- Exercise objective -
Among the lines of the material, copy those that hold the string "defensores".
════════════════
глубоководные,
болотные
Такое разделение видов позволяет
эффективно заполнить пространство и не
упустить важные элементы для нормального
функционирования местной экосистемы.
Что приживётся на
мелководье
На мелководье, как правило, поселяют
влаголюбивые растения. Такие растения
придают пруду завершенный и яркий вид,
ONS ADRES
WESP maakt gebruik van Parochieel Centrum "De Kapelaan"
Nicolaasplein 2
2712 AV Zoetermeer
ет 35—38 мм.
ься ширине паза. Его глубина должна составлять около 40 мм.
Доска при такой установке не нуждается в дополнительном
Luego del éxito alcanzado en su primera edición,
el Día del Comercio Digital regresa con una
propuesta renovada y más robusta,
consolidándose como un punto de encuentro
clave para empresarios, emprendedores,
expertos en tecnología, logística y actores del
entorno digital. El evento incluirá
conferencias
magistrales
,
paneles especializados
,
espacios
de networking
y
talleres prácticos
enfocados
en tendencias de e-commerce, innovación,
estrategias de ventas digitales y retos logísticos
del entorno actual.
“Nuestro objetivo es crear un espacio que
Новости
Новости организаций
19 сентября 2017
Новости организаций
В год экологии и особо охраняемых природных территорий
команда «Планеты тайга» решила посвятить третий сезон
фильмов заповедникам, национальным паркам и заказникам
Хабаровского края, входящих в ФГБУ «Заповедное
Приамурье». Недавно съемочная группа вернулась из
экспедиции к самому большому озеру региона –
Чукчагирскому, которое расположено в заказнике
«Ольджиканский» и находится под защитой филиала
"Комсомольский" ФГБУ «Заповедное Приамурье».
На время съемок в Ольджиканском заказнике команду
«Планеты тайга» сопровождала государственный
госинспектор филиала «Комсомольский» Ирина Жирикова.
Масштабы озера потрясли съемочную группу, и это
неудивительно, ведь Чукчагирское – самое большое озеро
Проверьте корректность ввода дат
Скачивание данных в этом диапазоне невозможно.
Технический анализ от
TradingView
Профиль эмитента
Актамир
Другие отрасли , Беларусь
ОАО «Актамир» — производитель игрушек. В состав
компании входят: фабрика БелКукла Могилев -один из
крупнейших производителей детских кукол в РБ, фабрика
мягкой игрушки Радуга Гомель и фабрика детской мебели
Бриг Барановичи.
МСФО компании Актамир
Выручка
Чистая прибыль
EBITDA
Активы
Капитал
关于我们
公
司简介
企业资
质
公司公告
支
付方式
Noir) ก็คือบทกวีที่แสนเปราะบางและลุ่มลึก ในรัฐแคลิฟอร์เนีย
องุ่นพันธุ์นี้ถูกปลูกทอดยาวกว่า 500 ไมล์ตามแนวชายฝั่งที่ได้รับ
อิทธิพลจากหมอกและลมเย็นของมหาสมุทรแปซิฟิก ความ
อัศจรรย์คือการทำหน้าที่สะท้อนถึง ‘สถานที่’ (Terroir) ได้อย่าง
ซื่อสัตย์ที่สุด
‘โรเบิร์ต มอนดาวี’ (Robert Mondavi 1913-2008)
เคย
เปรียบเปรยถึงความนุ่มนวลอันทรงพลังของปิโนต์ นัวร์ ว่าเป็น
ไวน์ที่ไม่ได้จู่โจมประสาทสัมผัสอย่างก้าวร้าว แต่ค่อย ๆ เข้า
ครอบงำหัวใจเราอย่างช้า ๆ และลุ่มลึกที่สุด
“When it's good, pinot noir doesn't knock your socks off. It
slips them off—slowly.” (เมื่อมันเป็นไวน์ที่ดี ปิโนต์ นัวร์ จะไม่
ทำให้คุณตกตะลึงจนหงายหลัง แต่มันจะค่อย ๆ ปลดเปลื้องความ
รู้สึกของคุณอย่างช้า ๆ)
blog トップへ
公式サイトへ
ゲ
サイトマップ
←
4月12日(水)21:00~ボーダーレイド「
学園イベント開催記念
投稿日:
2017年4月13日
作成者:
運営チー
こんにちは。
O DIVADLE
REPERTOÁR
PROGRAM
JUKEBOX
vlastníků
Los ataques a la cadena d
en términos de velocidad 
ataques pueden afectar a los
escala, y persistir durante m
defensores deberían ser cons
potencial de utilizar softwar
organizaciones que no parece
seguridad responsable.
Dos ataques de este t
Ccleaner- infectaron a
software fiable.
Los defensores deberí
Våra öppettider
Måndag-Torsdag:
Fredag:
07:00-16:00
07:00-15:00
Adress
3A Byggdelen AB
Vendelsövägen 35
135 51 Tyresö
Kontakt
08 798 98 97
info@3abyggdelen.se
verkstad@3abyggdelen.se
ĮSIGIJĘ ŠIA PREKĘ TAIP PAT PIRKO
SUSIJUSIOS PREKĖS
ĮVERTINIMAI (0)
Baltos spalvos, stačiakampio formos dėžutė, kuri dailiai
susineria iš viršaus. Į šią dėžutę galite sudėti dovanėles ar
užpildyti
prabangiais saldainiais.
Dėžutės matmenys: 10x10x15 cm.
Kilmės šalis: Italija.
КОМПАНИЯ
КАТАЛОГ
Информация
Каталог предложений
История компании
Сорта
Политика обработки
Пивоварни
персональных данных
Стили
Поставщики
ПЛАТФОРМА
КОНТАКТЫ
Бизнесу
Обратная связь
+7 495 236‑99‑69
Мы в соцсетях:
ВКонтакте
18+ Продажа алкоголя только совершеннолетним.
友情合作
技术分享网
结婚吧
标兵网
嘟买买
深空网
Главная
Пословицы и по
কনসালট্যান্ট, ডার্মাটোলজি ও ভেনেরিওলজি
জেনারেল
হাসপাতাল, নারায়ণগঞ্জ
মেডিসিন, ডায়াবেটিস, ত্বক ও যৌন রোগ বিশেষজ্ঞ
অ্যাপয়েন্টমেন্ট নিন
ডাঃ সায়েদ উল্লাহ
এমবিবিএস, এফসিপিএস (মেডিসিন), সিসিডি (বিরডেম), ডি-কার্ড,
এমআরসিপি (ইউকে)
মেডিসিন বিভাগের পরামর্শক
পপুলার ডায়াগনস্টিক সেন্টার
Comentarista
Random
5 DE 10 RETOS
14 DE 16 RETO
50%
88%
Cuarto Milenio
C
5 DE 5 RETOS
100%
════════════════
- Task result -
defensores deberían ser cons
Los defensores deberí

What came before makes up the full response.